29 Ekim cumhuriyet bayramı görkemli kutlanırken, Şemdinli’de bir çocuk araziye bırakılmış mühimmatla oynuyor ve hayatını kaybediyor.
Yine çeyizlik bir battaniyeye toplanıyor Kürt çocuğun parçalanmış bedeni. Yıl 2013 ve uzay çağını çıldırmış teknolojiyle buluşturan dünyanın gözleri önünde hem de.
Ve çılgın projeler sultanlar edasıyla imzalanırken, ilan edilirken yedi düvele.
Oysa sözüm ona barış zamanıydı.
Barış zamanında çocuklar babalarını defnetmeliyken bir baba dağların arasında kalmış memleketinde toprağın soğuk yüzüne teslim ediyor evladını.
Bir anne sütten kestiği yavrusunu bir daha saramayacak bağrına…
İçin için gözyaşlarına kalacak.
Günlerce… Aylarca… Yıllarca…
Bitmeyecek hiç burnuna düşen evlat kokusu ta ki kendisi de toprak olana dek.
Yavrusunun hasretinden, içtiği her bardak su boğazından kan tadıyla akacak, her lokma şarapnel gibi yırtacak boğazını.
Çaresizce uyandığı sabahlar kasvetli, vardığı akşamlar canavarlaşacak.
Kazayla da olsa gülemeyecek o anne.
Çünkü gördüğü her çocuk yavrusunu anımsatacak.
Her çocuk giysisi, yavrusunun üstündeki son giysiyi aklına getirecek, son giydiği ayakkabı gelecek fikrine hep.
Hep olmadık zamanlarda uyanacak çocuğu, rüya gibi…
Haram olacak uykusu, harap olacak hep.
Gayri ihtiyarı çağıracak çocuğunu hep. Behzaat!
Örneğin Behzat’nı kim vurdu, kim parçaladı, eline o patlayıcıyı kim tutuşturdu bilemeyecek.
Ulu orta yere atılmış bu patlayıcının bir ruhsuz tarafından bırakıldığını bilecek ama o ruhsuzu hiç tanıyamayacak.
Hiçbir mahkeme o ruhsuzu yargılayamayacak.
Hiç öğrenemeyecek Behzat’nın katilini.
Kimdi oğullarının katili? Kimlerdi?
Ne istiyorlardı çocuklarından?
Ne idi düşmanlıkları?
Kusursuzca hazırlanmış bu cinayetin ipuçları, hiçbir tutanağa geçmeyecek. Devlet zabıtlarına bir faili meçhul daha eklenecek.
576.
Dağların arasında, oyuncağı hiç olmamış çocuğun eceli…
Bir bomba.
Çocuk 8 yaşında kalacak hep.
Katiller yaşayacak ama! Vicdanlarında pis bir pas izi ile.

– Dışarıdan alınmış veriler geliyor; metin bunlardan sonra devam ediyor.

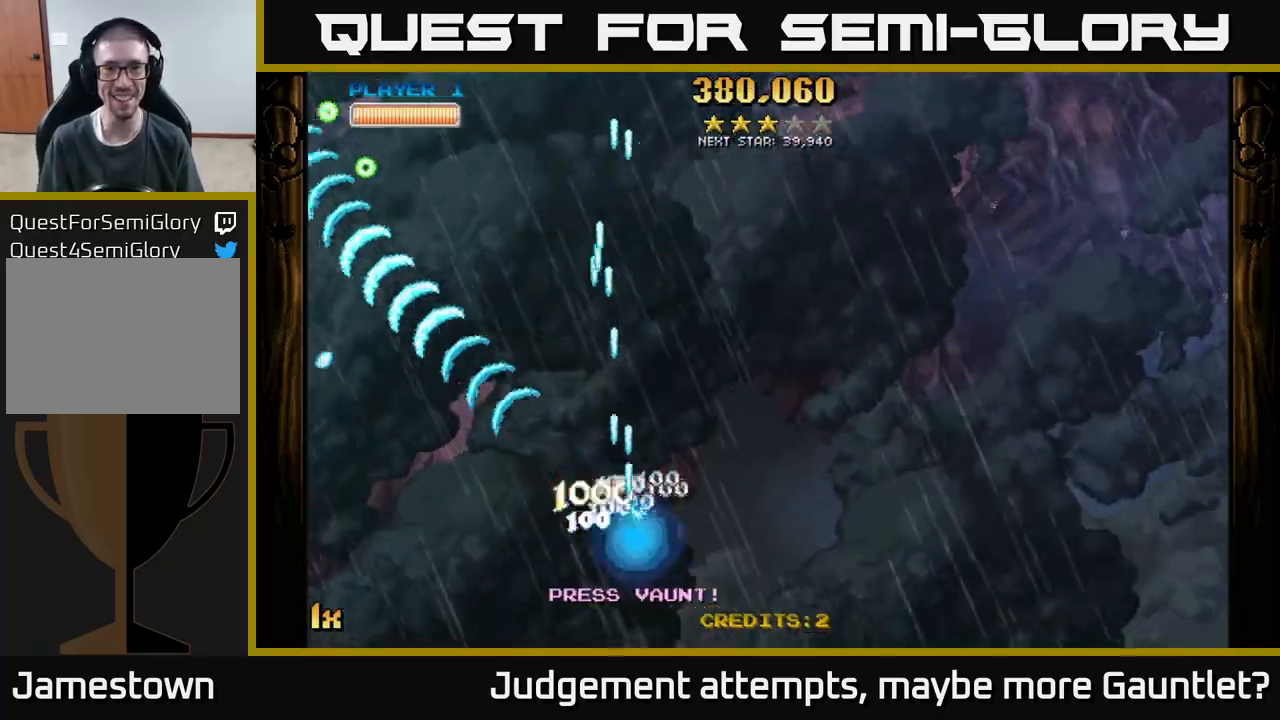
{"buttons": ["A", "X"], "left_stick": "up", "events": [[300, "left_stick", "up"], [367, "X", "down"]]}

O bombayı oraya bırakırken, çocuklar gelir bulur, oynar diye düşündüğü için pis bir yürekle yaşayacak o katil ya da katiller…
Behzat’ın katilleri, Kürt çocuklarının cellâtları…
Sözüm ona barış zamanlarıdır…
Yani kimse ölmeyecek, kimse yaralanmayacak, kimse parçalanmayacak, kimsenin burnu kanamayacak, bir karınca bile incinmeyecek…
Kuşlar özgürce uçacak…
İnsanlar mutlanacak…
Çocuklar gülecek…
Bu ne berbat bir barıştır böyle…
8 yaşında bir çocuk araziye bırakılmış mühimmatla hayatını kaybediyor.
Çocuk onu oyuncak sanıyor belki ama onu oyuncak sansın diye bırakan belli ki, belkisiz bırakmış…
Ölsün diye Behzat ya da diğer Kürt çocukları…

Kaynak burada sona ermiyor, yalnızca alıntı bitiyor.